◆ Trecho original
::::::
Dirigindo-se ao Espírito Santo, dali trouxe um oficial de engenhos e “mestre do açúcar”.
Nos dois anos seguintes outros quatros engenhos e novas povoações foram erguidos, conforme relata em trecho de sua carta: “Depois de me vir e largar no Rio Paraíba nossa fazenda que fazíamos detreminei ver augoas que nesta terra onde figuo avia e Luiz de Góis ao presente estava, as quais em andar andei perto de dois meses, por a terra ser cheia de arvoredos, e os índios pouco práticos no que nós queremos nelas... Estes duos homens com outros duos que pêra isso assoldadei, vão arrotear e a fazer com os índios muita fazenda e plantar hua ilha que já tenho pelos índios roçada de canas.”
Em 18 de agosto de 1545, o donatário escreveu a seu sócio Martim Ferreira que ficara em Portugal, dando-lhe conta do empreendimento e que esperava exportar dentro de um ano, “2000 arrobas de açúcar” e solicitou que contratasse uns vinte artífices e sessenta escravos africanos, sendo dez para os trabalhos agrícolas e cinqüenta para trabalhar nos engenhos de açúcar.
Tudo ia muito bem, a capitania progredia até que uma nova tragédia se abateu sobre ela.
No dia 31 de maio de 1535 o rei D. João III declarou as Capitanias do Brasil como território de couto e homizio, ou seja, uma região na qual qualquer crime cometido anteriormente em outros lugares ficava prescrito e perdoado. O Brasil transformou-se assim, numa das colônias para a qual os condenados de Portugal eram enviados para cumprir degredo, e no dia 5 de outubro de 1535 o rei determinou que os degredados que antes eram enviados para as Ilhas de São Tomé e Príncipe na costa ocidental da África, passasse a ser enviados para o Brasil. Com isso vários donatários foram forçados a receber centenas de degredados. Entre eles haviam os punidos por questões ficais; que no Brasil se dedicaram às atividades produtivas; e os condenados por outros crimes, que tinham costumes pervertidos, trazendo no próprio corpo a cicatriz de sua infâmia, em razão de terem sido marcados com ferro em brasa ou com orelhas cortadas, que ao chegarem ao Brasil se envolviam com a pirataria e o tráfico de escravos indígenas.
::::::
◆ Ação necessária
Liste todas as datas completas, com dia, mês e ano, que aparecem no trecho original sobre a capitania. Os itens não têm papel algum nesta tarefa.
::::::
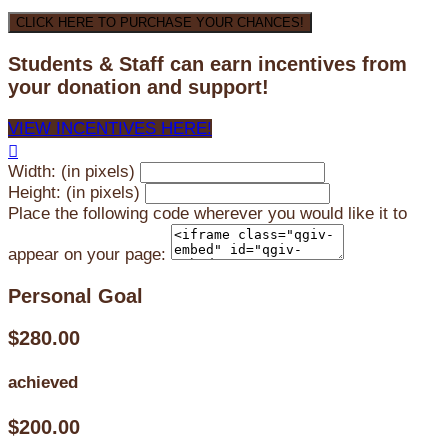
CLICK HERE TO PURCHASE YOUR CHANCES!
Students & Staff can earn incentives from
your donation and support!
VIEW INCENTIVES HERE!

Width: (in pixels)
Height: (in pixels)
Place the following code wherever you would like it to
appear on your page:
Personal Goal
$280.00
achieved
$200.00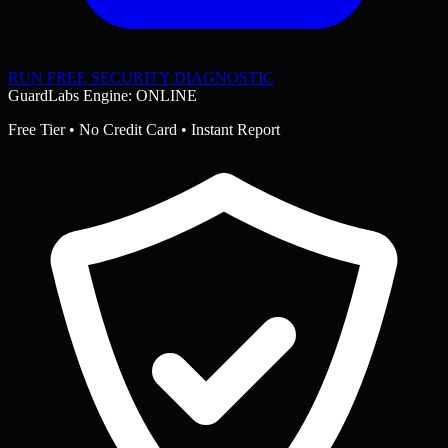
RUN FREE SECURITY DIAGNOSTIC
GuardLabs Engine: ONLINE
Free Tier • No Credit Card • Instant Report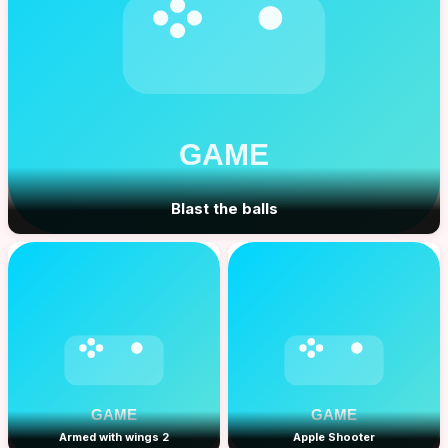
Blast the balls
Armed with wings 2
Apple Shooter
::::::
◆ Resposta
- 18 de agosto de 1545
- 31 de maio de 1535
- 5 de outubro de 1535